Work item - What is needed is an exact transcription of every record, minus the pictures.

(Scene change detection data)
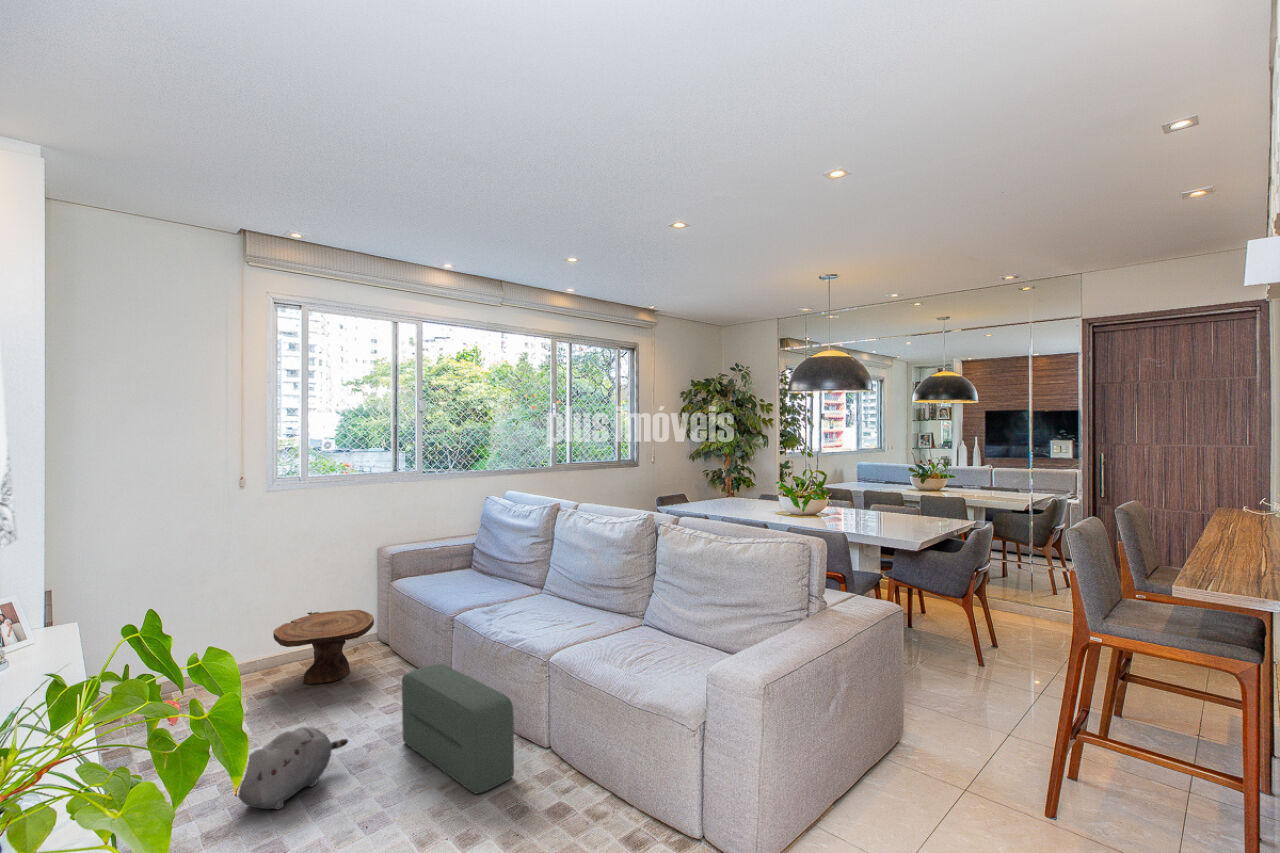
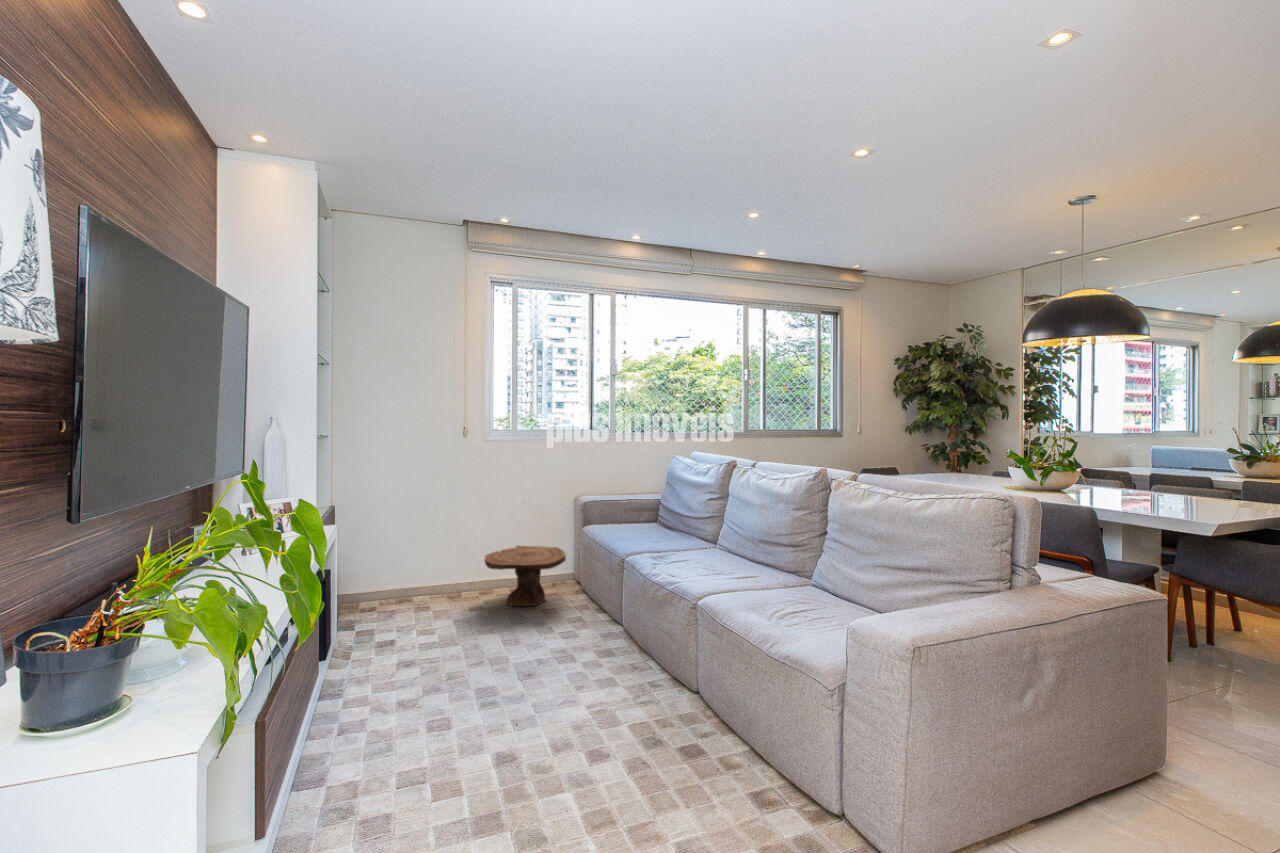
pouf: present [402,664,514,794] -> none [569,596,658,721]
plush toy: present [238,727,348,809] -> none [423,632,519,698]

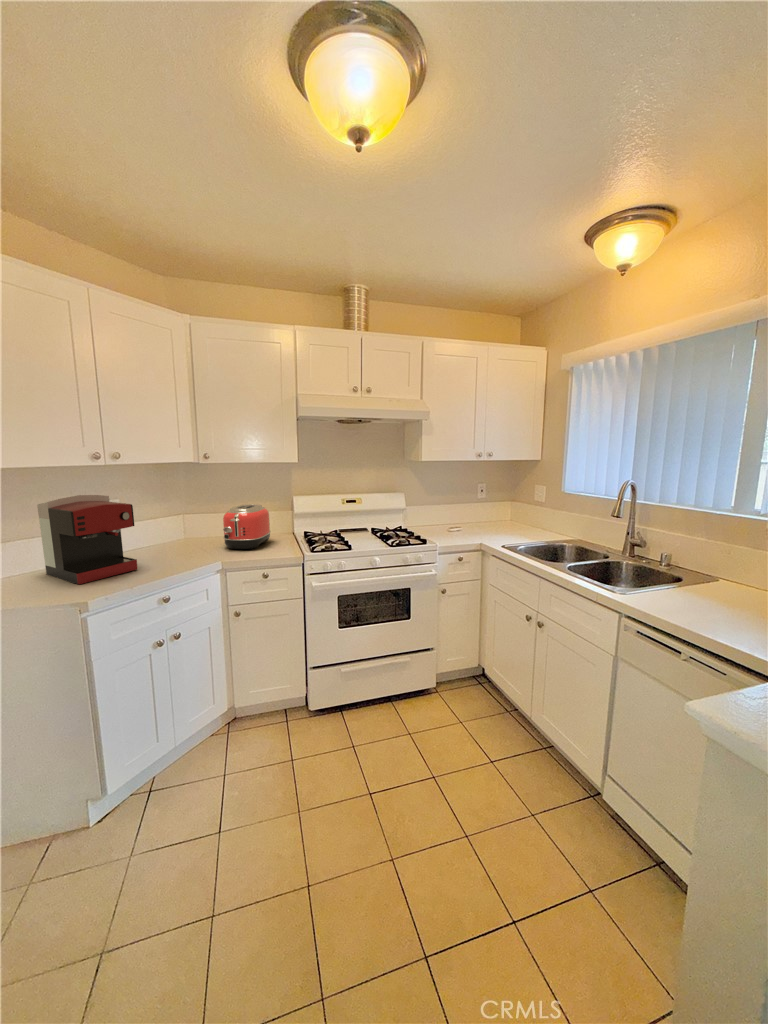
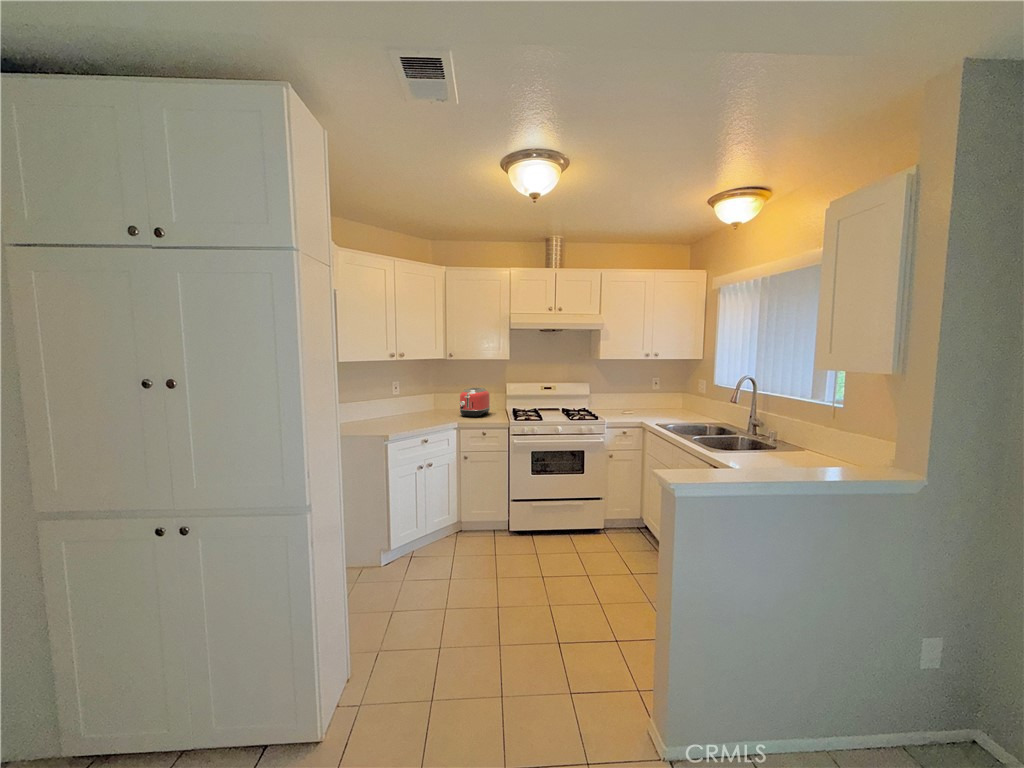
coffee maker: present [37,495,138,584] -> none [361,377,410,428]

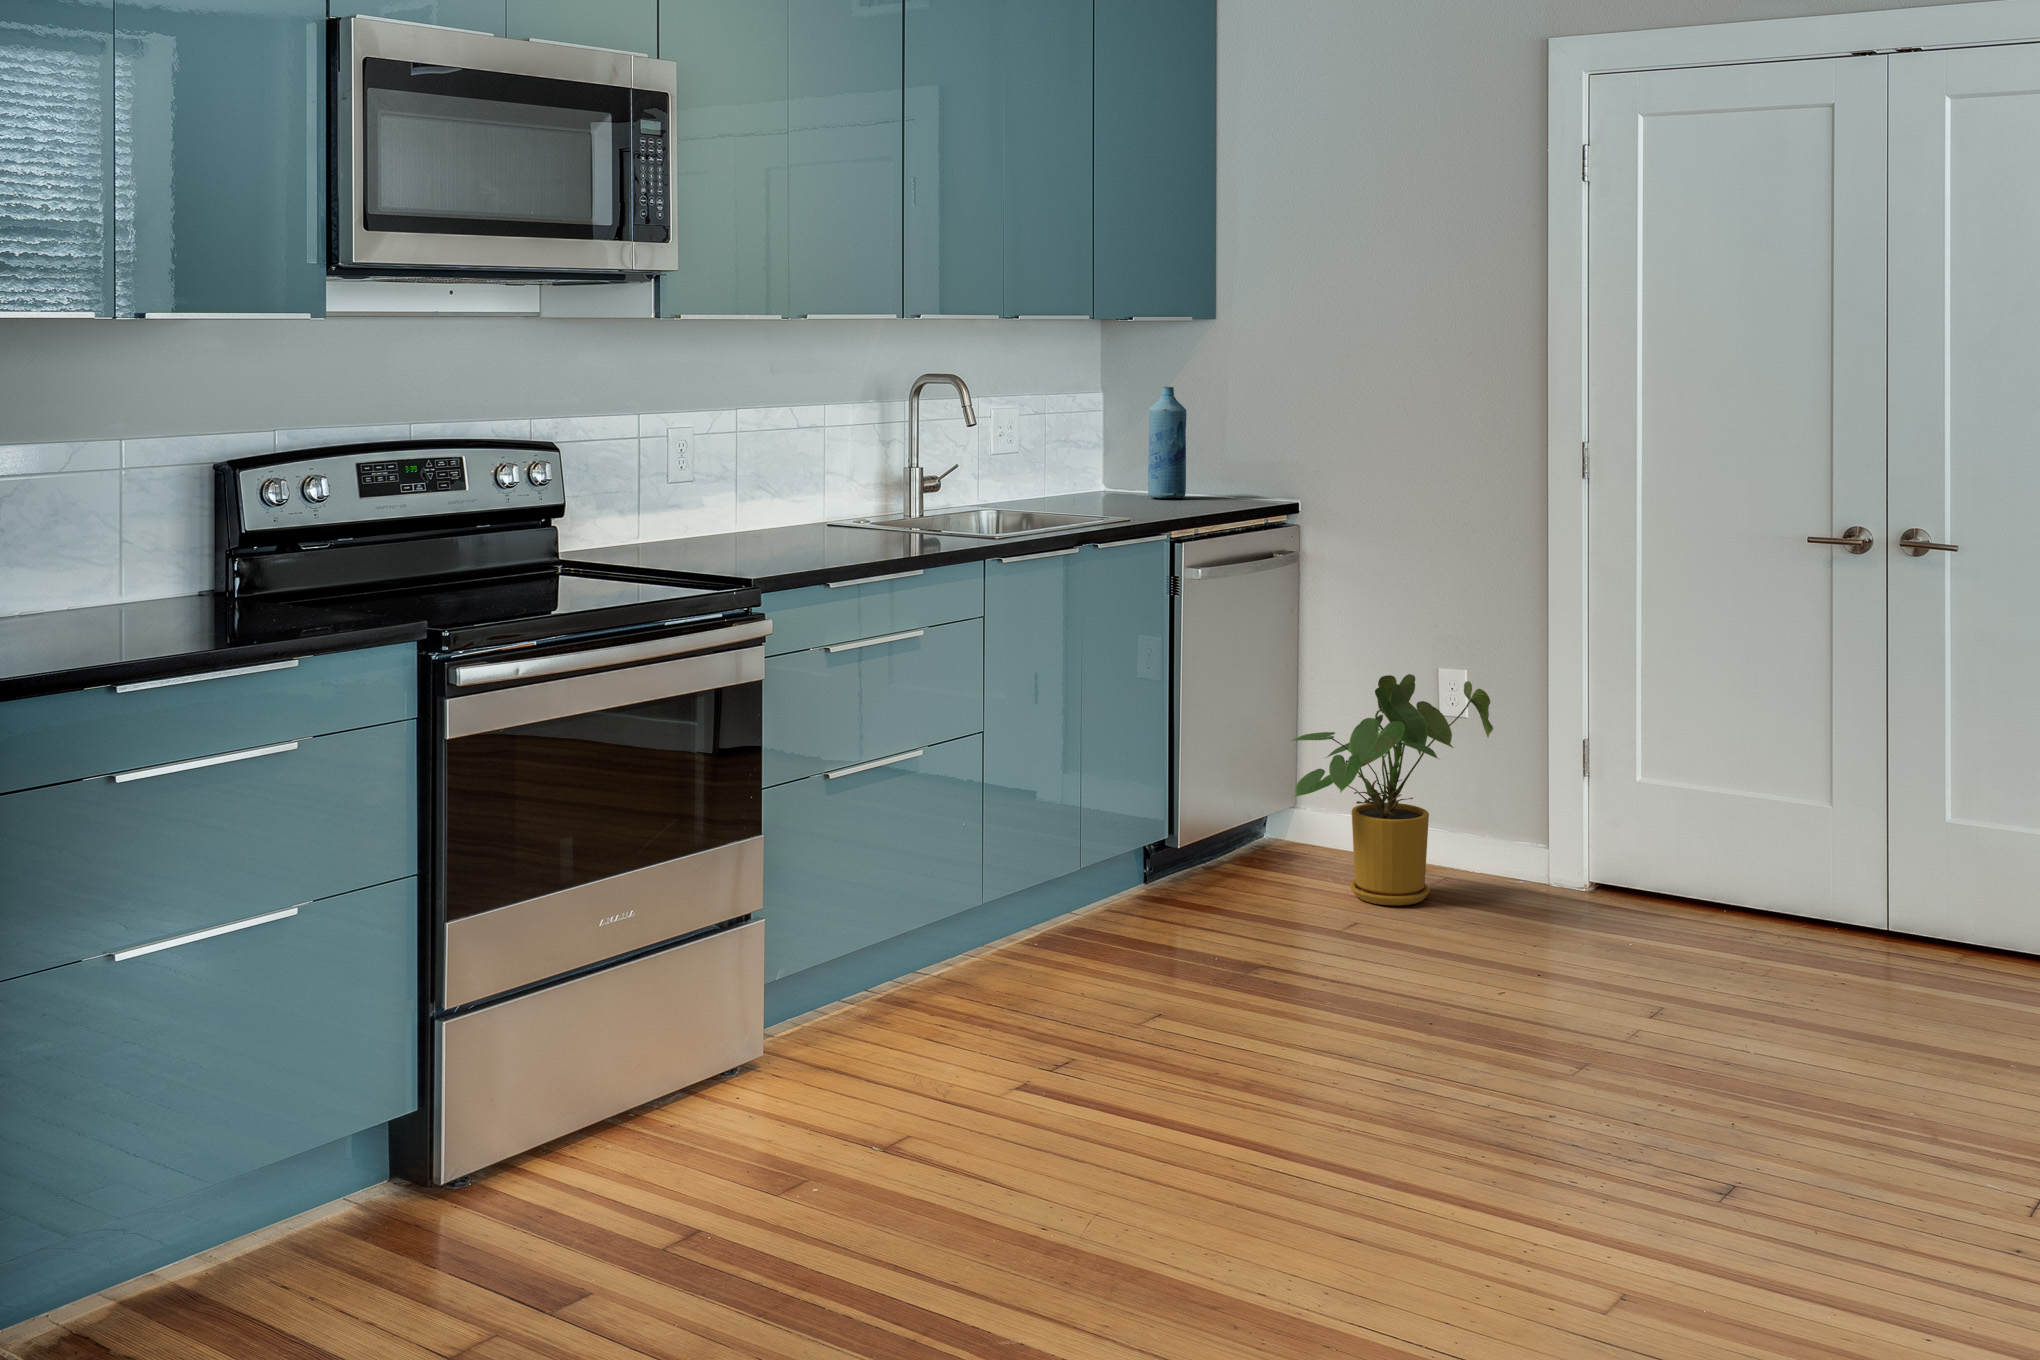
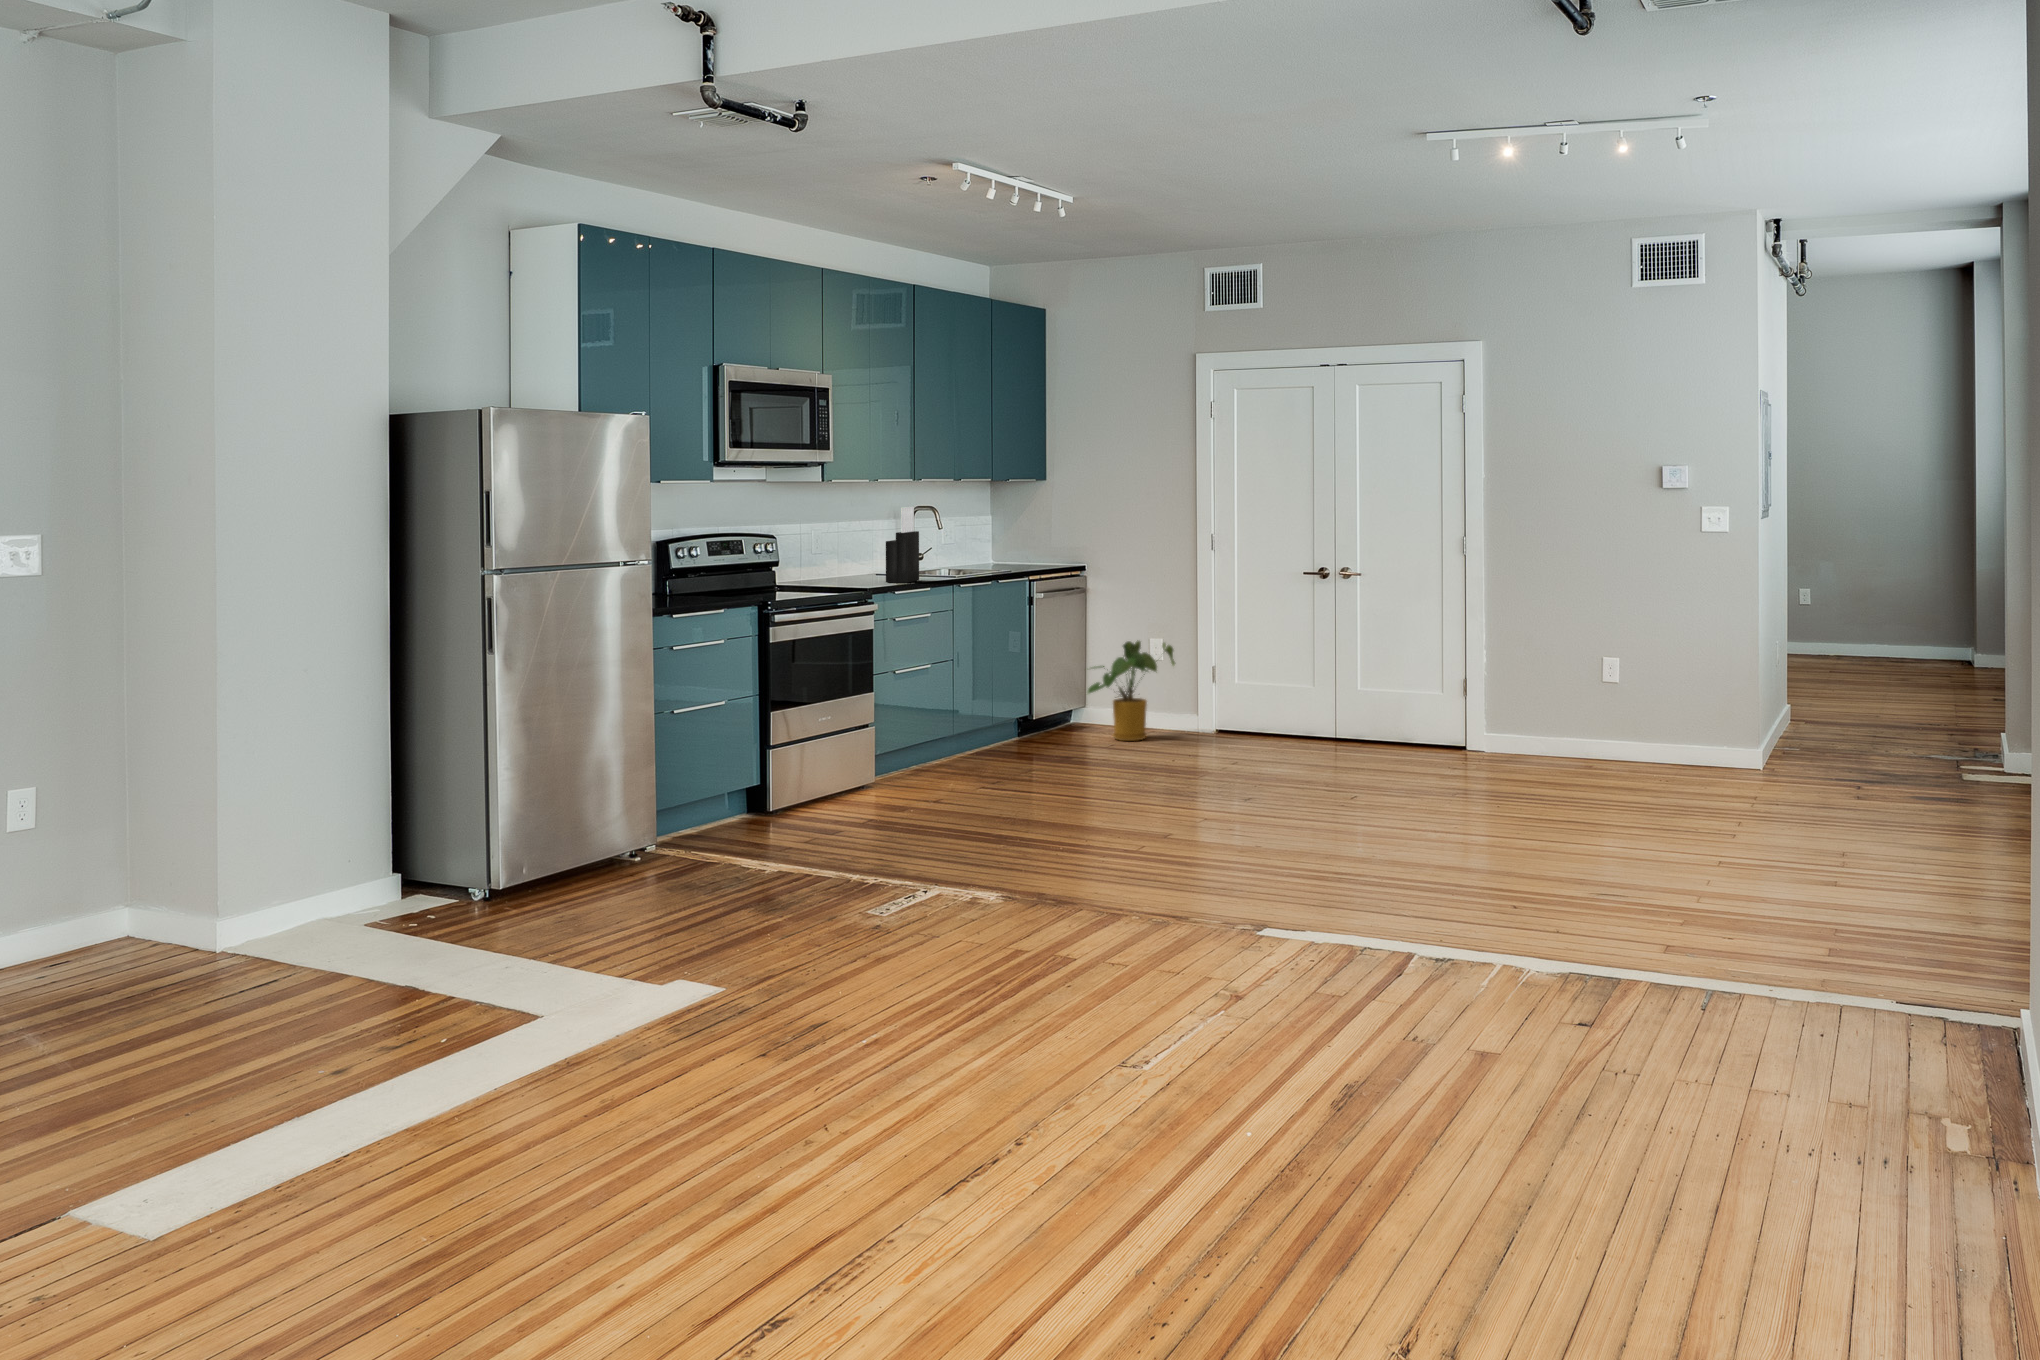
knife block: none [816,380,900,559] -> present [886,507,919,583]
bottle: present [1148,387,1187,498] -> none [1016,511,1034,564]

Answer -
pouf: present [402,664,514,794] -> none [569,596,658,721]
plush toy: present [238,727,348,809] -> none [423,632,519,698]

coffee maker: present [37,495,138,584] -> none [361,377,410,428]

knife block: none [816,380,900,559] -> present [886,507,919,583]
bottle: present [1148,387,1187,498] -> none [1016,511,1034,564]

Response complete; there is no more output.